Les cultures liées à l’huile de palme représentent le tiers des plaines de l’île, en dehors des zones protégées. Le problème est que pour planter les palmiers à huile, il faut commencer par nettoyer le sol et la végétation existante. En 2010, ce nettoyage par le feu a émis 140 millions de tonnes cubes de CO2 dans l’atmosphère. Cela représente les émissions de 28 millions de véhicules pendant un an.

Il se trouve que l’Indonésie est aussi un des poumons verts de la planète, grâce à ses forêts tropicales. Il s’agit là de la troisième plus grande surface de la planète.

Alors d’un côté nous avons une ressource indispensable pour la planète et de l’autre une ressource importante pour les industriels. Pourtant, c’est bien la seconde qui se développe au détriment de la première. Depuis 1990, 16.000 km2 ont basculé au profit de la culture des palmiers à huile.

L’étude de Stanford a travaillé avec des images satellites haute définition et des mesures faites sur le terrain. Elle a ciblé les terrains utilisés pour la culture des palmiers et les émissions en CO2 consécutives. Les chercheurs ont ainsi obtenu des cartes de l’expansion des cultures de 1990 à 2010.

En utilisant des méthodes de classifications mises au point par l’université Carnegie Mellon, ils ont pu obtenir le type de terre qui a été utilisé pour faire les nouvelles plantations, mais aussi le volume des émissions de carbone et les volumes de captation par la végétation environnante.

L’intérêt essentiel de cette étude est de faire la différence entre les types de terrains utilisés. Les chercheurs ont pu faire la différence entre les forêts, les champs de riz, les cultures de caoutchouc, les forêts secondaires, les cultures des petits exploitants. Grâce à toutes ces nouvelles données, ils ont pu tenir un décompte fidèle des émissions de carbone imputables aux seules cultures nécessaires à la production de l’huile de palme.

Les chercheurs ont interrogé les autorités locales et régionales. Le recensement des autorisations de cultures légales a été effectué. Cela représente 120.000 km2, l’équivalent de la surface d’un pays comme la Grèce. La plupart des surfaces unitaires dépassent les 100 km2. Beaucoup de ces autorisations ne sont pas encore utilisées. Si elles le sont, un tiers des terres de Kalimantan, la partie indonésienne de Bornéo, sera planté de palmier à huile d’ici 2020.

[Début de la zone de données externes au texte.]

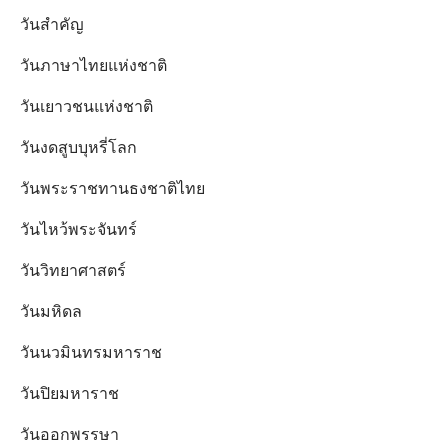
วันสำคัญ
วันภาษาไทยแห่งชาติ
วันเยาวชนแห่งชาติ
วันงดสูบบุหรี่โลก
วันพระราชทานธงชาติไทย
วันไหว้พระจันทร์​
วันวิทยาศาสตร์
วันมหิดล
วันนวมินทรมหาราช
วันปิยมหาราช
วันออกพรรษา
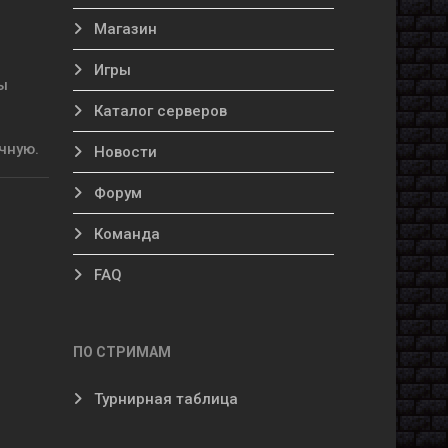
Магазин
Игры
ы
Каталог серверов
чную.
Новости
Форум
з
Команда
FAQ
ПО СТРИМАМ
Турнирная таблица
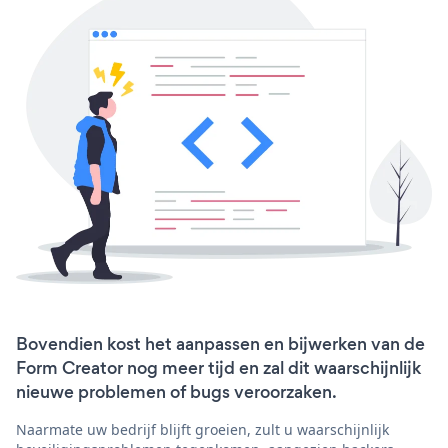
Bovendien kost het aanpassen en bijwerken van de
Form Creator nog meer tijd en zal dit waarschijnlijk
nieuwe problemen of bugs veroorzaken.
Naarmate uw bedrijf blijft groeien, zult u waarschijnlijk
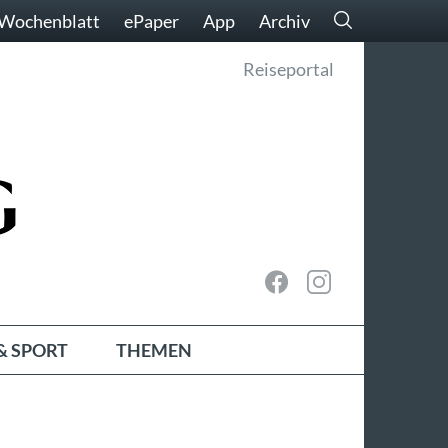
Wochenblatt
ePaper
App
Archiv
Reiseportal
& SPORT
THEMEN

Sur place, l’habitant lambda de Kalimantan n’a aucune idée des enjeux des transformations en cours. Pour les scientifiques, c’est une expérience à échelle planétaire : remplacer la forêt par une monoculture sur une surface gigantesque. Une chose est sûre, la nature de l’île de Bornéo s’en trouve fragilisée, en proie aux feux, aux sécheresses et aux inondations.